Phase 2: Inpatient or outpatient prosthetic training
Once a patient is ready for a prosthesis, we provide evaluation of wound healing and initial prosthetic fitting, as well as a follow-up for prosthetic maintenance. Our team works together to determine the type of prosthesis that will help meet the patient’s goals. Once a prosthesis is made, the patient can return to the clinic to assess the fit and determine whether inpatient or outpatient prosthetic training is most appropriate.
Initial prosthetic training takes several weeks as patients work toward gaining increased balance and mastering functional skills. The goals of this phase include:
- Walking with the least restrictive assistive device
- Establishing a wearing schedule
- Family training
- Performing activities of daily living with the prosthesis
- Maintaining the health of the remaining limb
- Stair climbing
- Skin and sock management
- Home safety
- Managing and maintaining the prosthesis
Outpatient therapy for advanced prosthetic training
Following inpatient prosthetic training, or in some cases in place of, our team offers advanced prosthetic training on an outpatient basis. This stage of the amputee rehabilitation process builds on the skills learned in Phase 2 and focuses on maximizing a patient’s independence without assistive devices, as appropriate. After mastering the initial prosthesis, patients are fitted with a permanent prosthesis and continue training to fine-tune walking with the permanent prosthetic device.
We offer amputee therapy at convenient outpatient locations throughout the western suburbs of Philadelphia.
Amputees typically do two rounds of rehabilitation—one immediately after amputation and one when they’re ready for prosthetic training.
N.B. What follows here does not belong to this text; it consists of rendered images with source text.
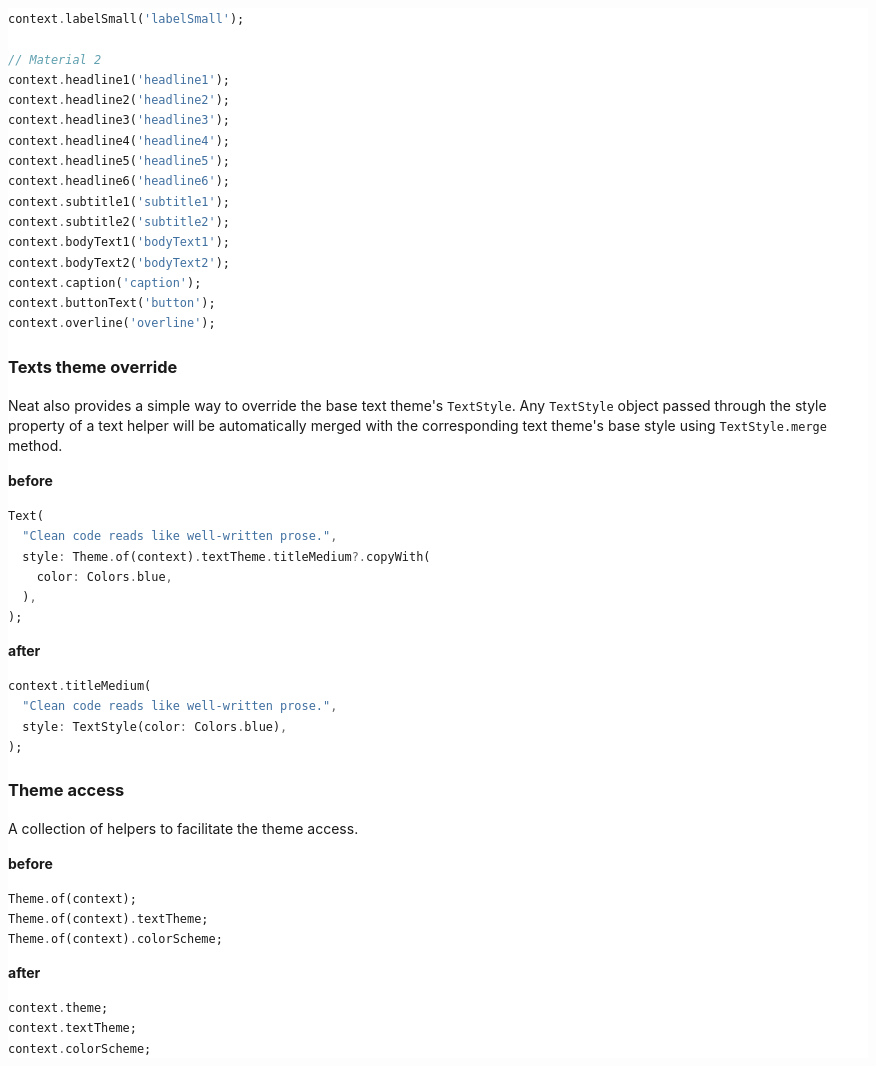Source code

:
 ```dart
context.labelSmall('labelSmall');

// Material 2
context.headline1('headline1');
context.headline2('headline2');
context.headline3('headline3');
context.headline4('headline4');
context.headline5('headline5');
context.headline6('headline6');
context.subtitle1('subtitle1');
context.subtitle2('subtitle2');
context.bodyText1('bodyText1');
context.bodyText2('bodyText2');
context.caption('caption');
context.buttonText('button');
context.overline('overline');
```

### Texts theme override
Neat also provides a simple way to override the base text theme's `TextStyle`.
Any `TextStyle` object passed through the style property of a text helper will be automatically merged with the corresponding text theme's base style using `TextStyle.merge` method.

**before**
```dart
Text(
  "Clean code reads like well-written prose.",
  style: Theme.of(context).textTheme.titleMedium?.copyWith(
    color: Colors.blue,
  ),
);
```

**after**
```dart
context.titleMedium(
  "Clean code reads like well-written prose.",
  style: TextStyle(color: Colors.blue),
);
```

### Theme access

A collection of helpers to facilitate the theme access.

**before**
```dart
Theme.of(context);
Theme.of(context).textTheme;
Theme.of(context).colorScheme;
```

**after**
```dart
context.theme;
context.textTheme;
context.colorScheme;
```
The inpatient stay after amputation is generally seven to 14 days with 76 percent of patients returning home upon discharge.
We also provide driving evaluations and training through our occupational therapist-led driver rehab program.
Maintenance/follow-up in the amputee clinic
We offer ongoing follow-up care, regardless of where a patient first received care. Gait, skin and prosthetic fit are assessed and a fine-tuned prosthetic alignment is completed, if needed. We welcome patients to follow up as needed with questions or concerns, or to replace a prosthesis, if needed.
Outpatient amputee support group
This group provides information and emotional support for those who’ve experienced amputation of a limb. Family and friends are also welcome. Coordinated by our staff therapists who serve as an informational resource, the group members help each other solve practical problems and manage the challenges posed by amputation. The amputee support group meets on the third Thursday of the month from 5:00–6:30 pm. To confirm meeting details, call 484.596.5566 or email firstname.lastname@example.org.
On average, patients begin prosthetic training three months after their initial surgery. Upon discharge, 93 percent return home. Most patients finish amputee rehabilitation being able to complete a majority of daily tasks, like walking or getting in and out of bed, without assistance.
Family support for amputees
Support from family can make a dramatic improvement to a patient’s progress after amputation. For that reason, we incorporate family training into the amputee rehabilitation program. Our dedicated team provides training to teach family members how best to assist the patient in order to transition to home. To stay close during the initial inpatient stay, family traveling from afar may take advantage of our on-site family accommodations. Amputees face many unique challenges during rehabilitation and we keep family informed and involved throughout the entire process.